This financial extraction reaches its peak in the post-war reconstruction framework, where the U.S. and its Gulf allies have transformed humanitarian recovery into a tool of political blackmail. While basic emergency aid is permitted to trickle in to keep the country on high-stakes life support, the multi-billion-dollar funding required to rebuild shattered towns and vital civil infrastructure is being explicitly withheld behind a wall of geopolitical conditionalities.

Lebanon — the ultimatum

Lebanon is presented with a calculated ultimatum: it will receive no structural economic relief, no international sovereign loans, and no capital to resurrect its obliterated border-region economy unless it capitulates to sweeping security concessions that compromise its territory and disarm its defensive capabilities.

By weaponising the very devastation of the landscape, this strategy ensures that the physical rubble of Southern Lebanon remains a permanent economic monument of punishment, forcing a starved population to choose between the immediate necessity of a roof over their heads and the abstract principle of a compromised national sovereignty.

In conclusion, evaluating these critical diplomatic talks through the lens of traditional conflict resolution is a deliberate act of blindness. When a nation enters negotiations with its financial sector structurally blockaded and its national army dependent on its mediator’s payroll — just to feed its soldiers, the results will more than likely be dire.

• **Entries shown**

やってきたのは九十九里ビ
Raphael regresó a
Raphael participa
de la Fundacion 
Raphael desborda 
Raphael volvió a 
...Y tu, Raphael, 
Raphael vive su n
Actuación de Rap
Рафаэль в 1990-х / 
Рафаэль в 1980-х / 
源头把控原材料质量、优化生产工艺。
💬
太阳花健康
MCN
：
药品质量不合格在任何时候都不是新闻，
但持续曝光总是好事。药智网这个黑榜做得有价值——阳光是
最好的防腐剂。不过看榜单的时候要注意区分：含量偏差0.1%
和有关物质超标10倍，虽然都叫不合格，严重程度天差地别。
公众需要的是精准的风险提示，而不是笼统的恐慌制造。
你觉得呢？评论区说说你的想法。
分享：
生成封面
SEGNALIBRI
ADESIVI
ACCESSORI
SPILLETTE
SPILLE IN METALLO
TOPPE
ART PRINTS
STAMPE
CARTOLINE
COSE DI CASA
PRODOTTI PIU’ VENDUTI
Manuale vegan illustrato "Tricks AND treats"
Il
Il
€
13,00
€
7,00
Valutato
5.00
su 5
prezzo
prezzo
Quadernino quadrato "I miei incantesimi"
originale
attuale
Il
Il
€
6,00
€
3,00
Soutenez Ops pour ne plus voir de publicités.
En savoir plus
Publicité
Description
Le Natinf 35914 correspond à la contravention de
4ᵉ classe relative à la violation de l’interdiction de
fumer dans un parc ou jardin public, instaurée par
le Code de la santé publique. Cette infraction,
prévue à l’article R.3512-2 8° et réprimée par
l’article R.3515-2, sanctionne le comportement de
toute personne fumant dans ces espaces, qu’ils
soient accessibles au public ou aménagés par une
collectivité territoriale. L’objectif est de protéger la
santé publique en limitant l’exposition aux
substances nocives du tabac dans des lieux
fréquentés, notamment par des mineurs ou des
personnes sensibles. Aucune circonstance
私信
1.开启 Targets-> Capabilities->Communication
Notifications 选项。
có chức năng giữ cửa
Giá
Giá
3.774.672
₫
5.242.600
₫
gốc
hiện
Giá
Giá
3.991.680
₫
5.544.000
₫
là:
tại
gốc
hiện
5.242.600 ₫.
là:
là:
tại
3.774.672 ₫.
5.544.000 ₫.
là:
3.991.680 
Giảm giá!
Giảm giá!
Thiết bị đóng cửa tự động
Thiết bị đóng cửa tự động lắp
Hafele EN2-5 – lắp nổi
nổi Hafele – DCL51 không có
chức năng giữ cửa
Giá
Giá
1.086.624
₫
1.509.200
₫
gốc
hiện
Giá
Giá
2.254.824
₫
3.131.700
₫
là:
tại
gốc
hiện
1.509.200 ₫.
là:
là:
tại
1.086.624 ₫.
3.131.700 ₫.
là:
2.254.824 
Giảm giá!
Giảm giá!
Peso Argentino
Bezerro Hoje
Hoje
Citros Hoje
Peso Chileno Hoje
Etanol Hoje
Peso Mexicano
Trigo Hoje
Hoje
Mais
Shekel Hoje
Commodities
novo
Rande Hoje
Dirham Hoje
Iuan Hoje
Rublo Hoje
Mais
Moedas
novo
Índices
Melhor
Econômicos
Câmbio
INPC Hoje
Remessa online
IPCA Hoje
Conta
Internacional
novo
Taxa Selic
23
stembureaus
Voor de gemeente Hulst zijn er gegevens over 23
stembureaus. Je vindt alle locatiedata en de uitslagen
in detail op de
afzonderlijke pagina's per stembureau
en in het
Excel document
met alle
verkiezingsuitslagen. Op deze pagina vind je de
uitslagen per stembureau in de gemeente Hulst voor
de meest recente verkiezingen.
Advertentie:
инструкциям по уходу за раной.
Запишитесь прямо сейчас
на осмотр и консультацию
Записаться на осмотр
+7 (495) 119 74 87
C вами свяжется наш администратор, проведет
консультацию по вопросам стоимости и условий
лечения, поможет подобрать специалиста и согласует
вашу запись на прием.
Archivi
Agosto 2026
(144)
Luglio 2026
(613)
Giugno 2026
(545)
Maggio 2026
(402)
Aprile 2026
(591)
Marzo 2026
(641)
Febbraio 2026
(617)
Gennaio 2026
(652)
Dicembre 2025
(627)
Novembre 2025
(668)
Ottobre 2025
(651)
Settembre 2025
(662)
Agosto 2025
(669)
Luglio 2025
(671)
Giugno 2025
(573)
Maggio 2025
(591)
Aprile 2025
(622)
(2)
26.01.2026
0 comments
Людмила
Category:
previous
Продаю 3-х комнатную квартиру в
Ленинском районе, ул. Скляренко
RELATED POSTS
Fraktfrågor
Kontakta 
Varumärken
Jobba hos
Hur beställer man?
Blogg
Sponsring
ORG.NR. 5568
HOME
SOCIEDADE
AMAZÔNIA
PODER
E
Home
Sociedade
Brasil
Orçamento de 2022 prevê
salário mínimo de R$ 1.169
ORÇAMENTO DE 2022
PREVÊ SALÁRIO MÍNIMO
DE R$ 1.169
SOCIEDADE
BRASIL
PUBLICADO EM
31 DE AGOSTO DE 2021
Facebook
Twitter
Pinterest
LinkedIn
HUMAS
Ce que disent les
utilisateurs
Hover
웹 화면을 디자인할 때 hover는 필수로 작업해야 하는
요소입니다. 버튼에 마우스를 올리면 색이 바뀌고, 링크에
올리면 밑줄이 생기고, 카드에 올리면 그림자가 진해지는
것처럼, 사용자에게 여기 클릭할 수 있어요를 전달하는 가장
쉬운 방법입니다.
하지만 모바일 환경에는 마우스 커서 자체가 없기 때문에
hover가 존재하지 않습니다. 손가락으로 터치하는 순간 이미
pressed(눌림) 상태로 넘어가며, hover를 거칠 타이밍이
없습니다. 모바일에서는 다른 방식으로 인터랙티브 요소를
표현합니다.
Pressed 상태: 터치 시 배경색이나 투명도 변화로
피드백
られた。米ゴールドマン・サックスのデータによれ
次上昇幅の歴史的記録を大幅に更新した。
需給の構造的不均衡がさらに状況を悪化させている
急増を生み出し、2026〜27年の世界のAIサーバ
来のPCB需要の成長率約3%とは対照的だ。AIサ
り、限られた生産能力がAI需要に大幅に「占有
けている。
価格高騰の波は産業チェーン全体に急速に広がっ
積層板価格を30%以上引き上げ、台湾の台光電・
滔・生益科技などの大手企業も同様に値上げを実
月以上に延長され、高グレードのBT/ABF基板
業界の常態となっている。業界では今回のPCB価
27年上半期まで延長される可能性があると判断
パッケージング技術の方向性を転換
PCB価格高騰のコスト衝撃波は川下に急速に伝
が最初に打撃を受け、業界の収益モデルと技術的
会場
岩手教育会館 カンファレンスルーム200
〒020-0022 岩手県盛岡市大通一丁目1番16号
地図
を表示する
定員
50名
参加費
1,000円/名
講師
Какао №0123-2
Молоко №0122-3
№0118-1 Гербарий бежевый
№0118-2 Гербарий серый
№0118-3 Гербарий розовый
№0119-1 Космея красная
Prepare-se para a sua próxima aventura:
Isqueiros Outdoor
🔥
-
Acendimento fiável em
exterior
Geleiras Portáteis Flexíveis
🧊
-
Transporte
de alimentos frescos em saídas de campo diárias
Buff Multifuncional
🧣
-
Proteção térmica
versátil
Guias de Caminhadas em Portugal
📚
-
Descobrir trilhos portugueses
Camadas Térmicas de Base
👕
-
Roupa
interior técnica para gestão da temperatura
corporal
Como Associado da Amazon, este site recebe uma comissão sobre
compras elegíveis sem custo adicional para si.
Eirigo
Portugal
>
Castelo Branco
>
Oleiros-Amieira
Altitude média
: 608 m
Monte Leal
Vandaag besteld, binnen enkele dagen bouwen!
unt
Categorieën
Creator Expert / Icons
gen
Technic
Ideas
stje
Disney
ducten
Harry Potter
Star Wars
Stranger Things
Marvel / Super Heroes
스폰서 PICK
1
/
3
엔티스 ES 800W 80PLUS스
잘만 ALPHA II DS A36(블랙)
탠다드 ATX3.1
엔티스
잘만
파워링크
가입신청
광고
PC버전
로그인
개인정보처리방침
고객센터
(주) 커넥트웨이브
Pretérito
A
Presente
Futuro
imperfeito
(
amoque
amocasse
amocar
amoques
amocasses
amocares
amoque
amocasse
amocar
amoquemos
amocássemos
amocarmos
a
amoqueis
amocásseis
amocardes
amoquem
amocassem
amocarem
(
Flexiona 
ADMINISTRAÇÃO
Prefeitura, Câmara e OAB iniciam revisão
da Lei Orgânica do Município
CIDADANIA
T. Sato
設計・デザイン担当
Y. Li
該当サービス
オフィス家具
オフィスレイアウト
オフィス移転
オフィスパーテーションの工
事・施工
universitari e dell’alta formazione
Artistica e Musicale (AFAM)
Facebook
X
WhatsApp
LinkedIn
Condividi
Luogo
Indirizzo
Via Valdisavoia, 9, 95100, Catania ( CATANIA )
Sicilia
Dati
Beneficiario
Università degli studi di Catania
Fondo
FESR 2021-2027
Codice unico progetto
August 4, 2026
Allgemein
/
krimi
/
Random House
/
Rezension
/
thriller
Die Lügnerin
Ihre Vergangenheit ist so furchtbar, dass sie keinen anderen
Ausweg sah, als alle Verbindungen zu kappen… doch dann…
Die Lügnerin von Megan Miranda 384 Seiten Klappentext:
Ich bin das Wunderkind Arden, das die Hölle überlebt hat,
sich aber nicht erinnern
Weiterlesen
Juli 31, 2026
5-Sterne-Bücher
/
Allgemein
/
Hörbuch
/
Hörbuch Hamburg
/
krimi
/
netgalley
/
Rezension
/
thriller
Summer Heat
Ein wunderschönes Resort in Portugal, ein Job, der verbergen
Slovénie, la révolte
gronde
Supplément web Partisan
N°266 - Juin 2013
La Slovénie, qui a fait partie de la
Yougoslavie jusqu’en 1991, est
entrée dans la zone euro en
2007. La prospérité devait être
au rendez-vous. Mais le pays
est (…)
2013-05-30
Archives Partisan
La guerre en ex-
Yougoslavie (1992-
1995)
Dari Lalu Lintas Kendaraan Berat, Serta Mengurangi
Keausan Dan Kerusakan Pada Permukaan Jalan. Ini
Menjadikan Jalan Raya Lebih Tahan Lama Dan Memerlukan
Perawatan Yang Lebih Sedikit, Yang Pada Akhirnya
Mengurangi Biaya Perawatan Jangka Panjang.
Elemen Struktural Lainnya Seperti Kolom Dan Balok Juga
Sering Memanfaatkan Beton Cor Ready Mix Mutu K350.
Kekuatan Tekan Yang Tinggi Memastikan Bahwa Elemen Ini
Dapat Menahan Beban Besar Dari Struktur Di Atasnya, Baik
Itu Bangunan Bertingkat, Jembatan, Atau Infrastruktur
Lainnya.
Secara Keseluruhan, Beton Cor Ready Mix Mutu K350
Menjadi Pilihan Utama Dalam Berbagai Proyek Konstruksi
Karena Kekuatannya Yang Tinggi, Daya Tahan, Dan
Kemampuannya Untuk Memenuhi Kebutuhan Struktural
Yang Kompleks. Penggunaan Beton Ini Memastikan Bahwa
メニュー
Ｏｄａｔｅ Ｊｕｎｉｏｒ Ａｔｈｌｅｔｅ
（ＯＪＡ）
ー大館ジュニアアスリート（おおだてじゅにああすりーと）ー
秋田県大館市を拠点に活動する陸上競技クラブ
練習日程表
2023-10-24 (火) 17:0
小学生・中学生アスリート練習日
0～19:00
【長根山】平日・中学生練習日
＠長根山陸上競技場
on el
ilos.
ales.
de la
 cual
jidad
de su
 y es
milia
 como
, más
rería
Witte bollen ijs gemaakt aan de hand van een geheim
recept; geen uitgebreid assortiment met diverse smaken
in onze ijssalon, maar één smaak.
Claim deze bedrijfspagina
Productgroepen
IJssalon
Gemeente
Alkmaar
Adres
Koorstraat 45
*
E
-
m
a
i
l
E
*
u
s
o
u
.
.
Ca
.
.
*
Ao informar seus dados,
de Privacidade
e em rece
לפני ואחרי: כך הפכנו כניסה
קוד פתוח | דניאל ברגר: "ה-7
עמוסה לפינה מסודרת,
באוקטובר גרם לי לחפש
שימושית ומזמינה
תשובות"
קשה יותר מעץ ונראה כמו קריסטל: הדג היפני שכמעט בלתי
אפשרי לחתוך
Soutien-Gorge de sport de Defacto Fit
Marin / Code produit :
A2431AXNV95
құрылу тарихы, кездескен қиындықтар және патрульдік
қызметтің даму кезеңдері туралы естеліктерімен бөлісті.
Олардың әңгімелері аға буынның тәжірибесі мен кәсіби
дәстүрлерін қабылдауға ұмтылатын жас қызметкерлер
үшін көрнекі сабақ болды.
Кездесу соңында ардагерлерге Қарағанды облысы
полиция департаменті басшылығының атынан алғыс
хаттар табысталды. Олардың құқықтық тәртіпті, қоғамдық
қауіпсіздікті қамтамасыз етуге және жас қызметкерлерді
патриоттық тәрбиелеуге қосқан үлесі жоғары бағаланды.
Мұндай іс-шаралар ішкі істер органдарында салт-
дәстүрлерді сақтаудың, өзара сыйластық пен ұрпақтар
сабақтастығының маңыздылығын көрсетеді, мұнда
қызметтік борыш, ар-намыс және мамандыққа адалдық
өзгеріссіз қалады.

• **Exercise aim**
Pick up the piece on Lebanon's postwar reconstruction where its last sentence ends and continue writing it.

• **Response area**
By weaponising Lebanon’s engineered poverty and conditioning its post-war reconstruction on sweeping security concessions, the United States and Israel have fundamentally altered the landscape of modern diplomacy. They have demonstrated that a dominant superpower no longer needs to achieve total military victory on the battlefield to rewrite a country’s geography or displace its population; it merely needs to starve its institutions into submission.

If the international community continues to celebrate these predatory agreements as triumphs of peace, it will codify a dangerous global precedent: that true sovereignty is a luxury reserved for the affluent alone, and that for the broken and bankrupt, stability will always come at the price of capitulation.